I am guilty of picking up a book based on the cover picture. "Don't judge a book by its cover" doesn't always apply. Happily, I have found a new author this way. The cover of Nancy Pickard's The Scent of Rain and Lightning shows a young woman walking down a road between wheat fields into the dark clouds of a storm.
The fact that the book is set in the ranch country of Kansas also appealed to me. Ever since my niece, Lorrie, told me about Monument Rocks in west central Kansas, I've wanted to see them for myself. These chalk pyramids in Gove County are renamed 'Testament Rocks' in the book and the county becomes Henderson, but the setting added to my reading pleasure.
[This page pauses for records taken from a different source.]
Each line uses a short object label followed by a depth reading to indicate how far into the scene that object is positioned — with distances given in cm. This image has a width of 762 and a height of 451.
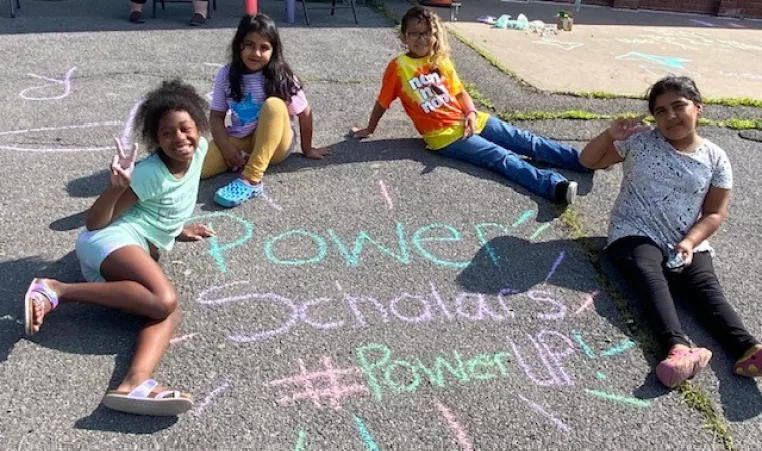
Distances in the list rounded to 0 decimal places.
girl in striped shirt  384
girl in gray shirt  309
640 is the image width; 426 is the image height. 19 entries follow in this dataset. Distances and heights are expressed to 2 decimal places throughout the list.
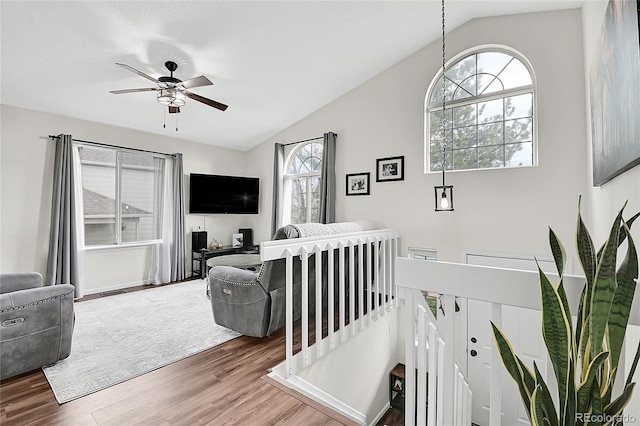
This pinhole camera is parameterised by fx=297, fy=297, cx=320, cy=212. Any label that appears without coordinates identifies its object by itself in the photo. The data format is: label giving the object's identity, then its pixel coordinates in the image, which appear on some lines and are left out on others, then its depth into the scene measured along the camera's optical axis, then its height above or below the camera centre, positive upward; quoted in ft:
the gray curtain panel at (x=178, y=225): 17.43 -0.35
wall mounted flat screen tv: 18.34 +1.63
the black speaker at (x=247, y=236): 20.39 -1.18
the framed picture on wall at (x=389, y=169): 13.17 +2.29
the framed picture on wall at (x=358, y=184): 14.32 +1.75
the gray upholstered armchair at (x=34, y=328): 7.16 -2.75
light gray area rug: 7.55 -3.91
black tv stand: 17.71 -2.09
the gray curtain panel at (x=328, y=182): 15.19 +1.94
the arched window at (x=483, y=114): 10.79 +4.13
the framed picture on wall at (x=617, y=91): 3.40 +1.80
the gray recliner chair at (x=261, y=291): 8.71 -2.24
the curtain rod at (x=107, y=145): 13.60 +3.78
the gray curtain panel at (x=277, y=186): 18.17 +2.02
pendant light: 11.68 +2.73
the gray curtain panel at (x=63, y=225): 13.21 -0.27
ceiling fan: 9.83 +4.46
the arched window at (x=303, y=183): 17.40 +2.20
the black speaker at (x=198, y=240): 18.52 -1.31
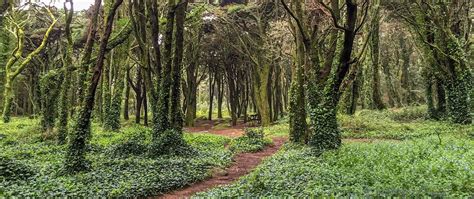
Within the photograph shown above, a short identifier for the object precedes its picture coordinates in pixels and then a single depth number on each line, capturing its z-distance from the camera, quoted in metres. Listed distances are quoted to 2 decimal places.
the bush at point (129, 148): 15.11
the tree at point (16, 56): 21.68
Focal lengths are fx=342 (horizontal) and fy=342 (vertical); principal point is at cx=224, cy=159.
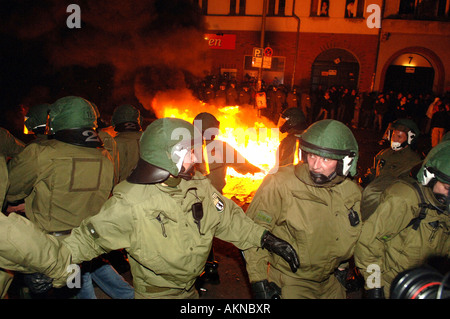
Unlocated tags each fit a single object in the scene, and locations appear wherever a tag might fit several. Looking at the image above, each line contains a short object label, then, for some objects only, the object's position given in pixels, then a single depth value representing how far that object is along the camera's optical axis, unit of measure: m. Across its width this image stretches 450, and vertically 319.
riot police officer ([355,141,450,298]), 2.49
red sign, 20.73
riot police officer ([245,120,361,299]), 2.52
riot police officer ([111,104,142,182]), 4.82
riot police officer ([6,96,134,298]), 2.86
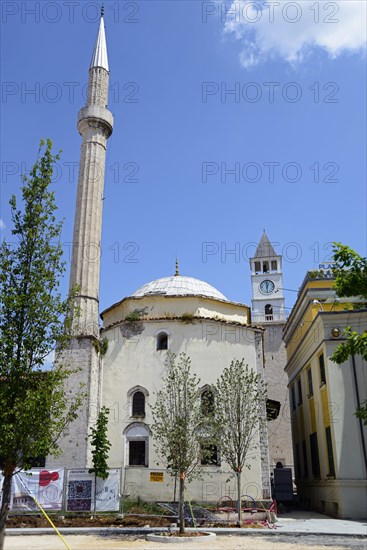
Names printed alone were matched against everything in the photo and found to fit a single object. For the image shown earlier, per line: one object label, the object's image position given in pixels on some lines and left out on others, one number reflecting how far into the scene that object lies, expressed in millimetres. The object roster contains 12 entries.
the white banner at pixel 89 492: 17953
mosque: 21109
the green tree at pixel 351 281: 11320
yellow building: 18750
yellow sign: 20672
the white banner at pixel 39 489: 17578
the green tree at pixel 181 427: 15984
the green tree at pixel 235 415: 17938
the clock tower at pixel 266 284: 57438
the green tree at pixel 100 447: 18359
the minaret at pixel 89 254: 20484
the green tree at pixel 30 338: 9461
Enjoying the first book I read of hers sent me back for a second: The Virgin of Small Plains; another book set in Kansas. This time in another area I would like to explore rather than just drive through a corner of: the famous Flint Hills. Two of my all time favourite books share being set in the Flint Hills - William Least Heat-Moon's PrairyErth and Janice Graham's Firebird.

These two books of Pickards are mysteries, but they are so much more than that. Pickard captures the essence of rural and small town middle America. She delves into the dark secrets of families and the "good old boys" network that contrives to keep their own out of trouble. Her lyrical prose is beautiful; her characters are so human I found myself comparing them to people I knew in my own small town.

Ms. Pickard is also author of the Jenny Cain mystery series, one of which I grabbed on that second library run: her seventh in the series - I.O.U. At first I wasn't sure I cared for Jenny Cain, but the more I got into the book, the better I liked her. I.O.U. is set in Port Frederick, Massachusetts, but it looks like some of the others are set in Kansas. I will try one of those to see if I really want to read more Jenny Cain adventures.

Liking a character can really affect whether or not you like a book. Remember how I didn't care for Return to Sullivans Island last month even though I had loved its predecessor, Sullivans Island, as well as other Dorothea Benton Frank books? I read Frank's Lowcountry Summer, the sequel to her Plantation and liked it as well as I did Plantation. I realized Frank's writing style is the same, so it has to be the difference in lead characters.

I have a couple more books to report, but I will save them to include with the two I am currently reading. I hope our winter is giving you time for a good read or two.